Celebrate the Seasons at Yosemite National Park

Bridalveil Falls roar during spring.

Bridalveil Falls roar during spring.

Story and photos by Patricia Corrigan
Patricia is a San Francisco-based writer and editor.

From roaring waterfalls to colorful trees, the park is a year-round spectacle.

The urge for a road trip can arise at any time, and every season at Yosemite National Park in California offers different delights. Here are some highlights of each season in the park, with a little help from Scott Gediman, the public affairs officer at Yosemite for 22 years. He’s seen it all!


The waterfalls are at their fullest in spring, some roaring down from heights of 2,000 feet or more. Meadows — more than 3,000 are scattered throughout the park, at elevations from 3,300 to 12,000 feet — are lush and green, and some are abloom with spider lupine, tufted poppy and Applegate’s paintbrush. The mountain dogwood trees (also known as Pacific dogwoods) also put on a show in spring.

Plowing of Tioga Road and Glacier Point Road typically begins in mid-April, but the weather determines exactly when the roads will open each spring. In 2018, Glacier Point Road opened to cars April 28 and Tioga Road opened May 21. This drive is one of the most scenic in the valley. Glacier Point features breathtaking views of Half Dome and three waterfalls — Yosemite, Vernal and Nevada.


By June, all areas of the park are accessible by car and backpacking trails are free of snow. Warm days and cool nights lure many visitors in summer. Do keep in mind that the temperature will become colder as you move from Yosemite Valley to the higher elevations.

The Vernal, Nevada and Bridalveil waterfalls tend to flow year-round, but most of the others dry up in summer. As one ranger puts it, “In summer, we refer to Yosemite Falls as ‘Yosemite Walls.’” However, wildflowers are abundant. In July, head for Tuolumne Meadows to look for gentian, penstemon, yarrow and shooting stars. Speaking of stars, unless it’s overcast, the night sky always offers a canopy of twinkling lights.


“Long days, mild weather and smaller crowds bring visitors to Yosemite in the fall,” Gediman says. The evergreens are just that — green all year — but Yosemite also is home to deciduous trees. In autumn, the leaves on aspen, sugar maple, white alder and cottonwood trees turn yellow, the many dogwoods go red and poison oak leaves turn from green to red or purple.

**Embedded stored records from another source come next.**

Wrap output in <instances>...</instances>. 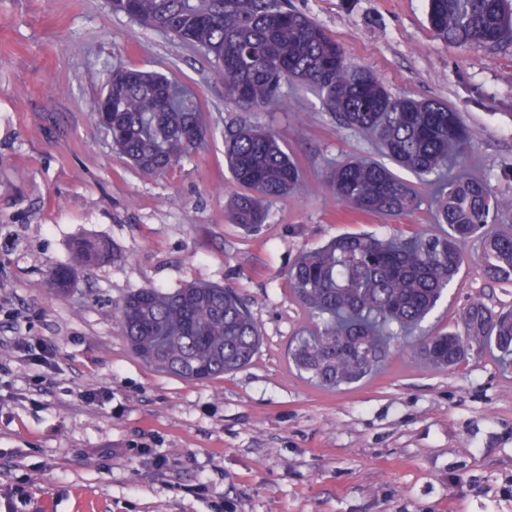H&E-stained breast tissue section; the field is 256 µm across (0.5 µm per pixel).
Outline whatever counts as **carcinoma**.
Masks as SVG:
<instances>
[{
  "label": "carcinoma",
  "mask_w": 512,
  "mask_h": 512,
  "mask_svg": "<svg viewBox=\"0 0 512 512\" xmlns=\"http://www.w3.org/2000/svg\"><path fill=\"white\" fill-rule=\"evenodd\" d=\"M112 11L154 27L212 57L224 97L247 110L280 98L286 82L315 88L339 125L365 130L395 165L423 180L440 174L471 132L458 113L436 99L392 95L369 70L352 64L312 18L284 0H111ZM433 32L452 46L512 42V0H427ZM112 146L136 167L162 175L204 148L210 134L196 101L165 76L114 69L102 94L88 103ZM224 156L242 188L228 218L248 231L266 223L268 203L304 193L297 161L275 133L247 122L224 130ZM330 192L349 209L389 217L412 213L415 188L379 162L350 158L327 175ZM444 236L426 233L379 239L347 233L305 252L288 281L298 302L324 318L323 327L288 346L292 368L327 388L356 384L393 351L417 353L436 368H452L487 344L512 357V311L481 299L460 314L461 330L408 347L418 326L445 297L479 240L476 260L486 276L512 283V234L487 235L493 213L512 208L483 180L448 181L435 196ZM108 240L78 236L71 261L50 272L66 294L78 269L112 262ZM133 351L156 369L190 381L215 379L248 366L261 336L231 288L187 285L170 292L139 288L112 310Z\"/></svg>",
  "instance_id": "cac0c4a2"
}]
</instances>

Downhill skis, cross-country skis, snowshoes and ice skates are the footwear of choice for most winter visitors. About 100,000 people come to Yosemite each month in winter, compared to the 700,000 or 800,000 each month in the summer, so lodging in the park is more available — and less expensive.

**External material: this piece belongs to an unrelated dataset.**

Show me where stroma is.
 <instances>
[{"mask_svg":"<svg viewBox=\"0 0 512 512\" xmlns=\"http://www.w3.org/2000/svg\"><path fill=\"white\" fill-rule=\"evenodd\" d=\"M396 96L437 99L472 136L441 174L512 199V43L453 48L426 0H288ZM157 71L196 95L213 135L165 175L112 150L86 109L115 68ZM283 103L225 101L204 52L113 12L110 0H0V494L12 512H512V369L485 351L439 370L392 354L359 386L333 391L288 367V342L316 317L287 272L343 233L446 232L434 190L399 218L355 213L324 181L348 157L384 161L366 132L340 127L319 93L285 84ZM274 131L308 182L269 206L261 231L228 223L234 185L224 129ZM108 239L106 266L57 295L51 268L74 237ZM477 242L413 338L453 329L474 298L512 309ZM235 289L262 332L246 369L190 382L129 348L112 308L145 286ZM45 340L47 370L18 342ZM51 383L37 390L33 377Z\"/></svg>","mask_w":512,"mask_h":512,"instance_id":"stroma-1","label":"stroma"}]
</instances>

In late winter (and sometimes in early spring, depending on the weather), visitors watch for slushy frazil ice, which forms when mist from the waterfalls freezes and rushes down creeks in the early morning hours. Look for a snow cone — a mound of snow and ice hundreds of feet tall — at the base of Upper Yosemite Falls.

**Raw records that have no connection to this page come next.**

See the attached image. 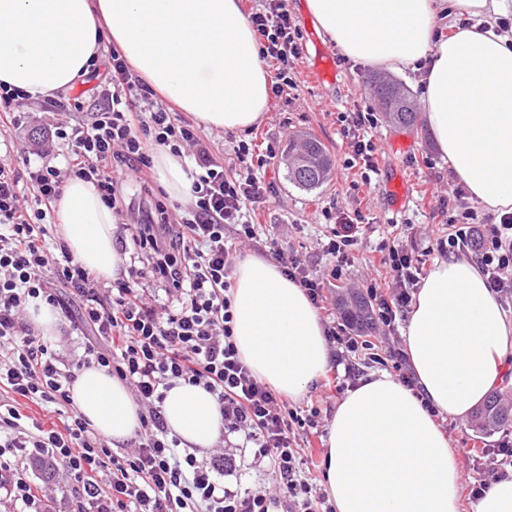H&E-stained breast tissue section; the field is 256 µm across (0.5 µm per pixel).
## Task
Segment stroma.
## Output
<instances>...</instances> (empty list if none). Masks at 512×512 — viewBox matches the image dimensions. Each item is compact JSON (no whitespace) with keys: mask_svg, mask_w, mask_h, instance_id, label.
<instances>
[{"mask_svg":"<svg viewBox=\"0 0 512 512\" xmlns=\"http://www.w3.org/2000/svg\"><path fill=\"white\" fill-rule=\"evenodd\" d=\"M286 7L303 34L296 87L288 98L270 99L264 122L252 130L257 150L270 145L278 153L266 174L271 193L255 217L276 239L277 250L296 255L312 272L323 273L326 261L318 246L324 231L323 211L359 210L366 224L354 251L355 259L344 265L340 280L329 290L330 296L349 299L363 296L370 283L382 287L389 284L390 276L380 262L382 245L399 240L407 251L427 253V261L432 264L439 258L433 247L437 239L447 237L452 212L469 207L476 211L479 223H498V212L470 197L426 126L404 129L392 125L368 91L376 67L345 58L325 34L319 33L305 0H286ZM319 46L331 57L336 82L321 81L309 73ZM354 107L371 110L378 119L369 134L376 147L379 172L368 184L361 180L359 168H347L353 142L343 135L336 120L339 112ZM294 134L315 136L328 149L331 177L319 189L302 190L287 177L281 155ZM401 225L407 228L402 236L397 233ZM441 426L461 474L476 480L487 478L490 460L483 451L503 437V430L482 432L471 416L447 417Z\"/></svg>","mask_w":512,"mask_h":512,"instance_id":"1","label":"stroma"}]
</instances>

If conditions are right from mid- to late February, Horsetail Fall might glow orange during sunset, resulting in a spectacular "firefall" effect.

Before You Head Out

No matter when you choose to travel to Yosemite, check for road closures, weather conditions, flooding and other alerts, so you can adjust your route if needed. Fill up the tank before you reach Yosemite Valley, as gas is not available there. Once in the park, free shuttle buses will take you from place to place, and the park also offers several guided tours.

The website has information on park passes and fees. One thing more: If you plan to stay in the park, make reservations early, as some campsites and hotel rooms fill up a year in advance.

No matter when you choose to make the trip, Yosemite National Park will display all its natural beauty.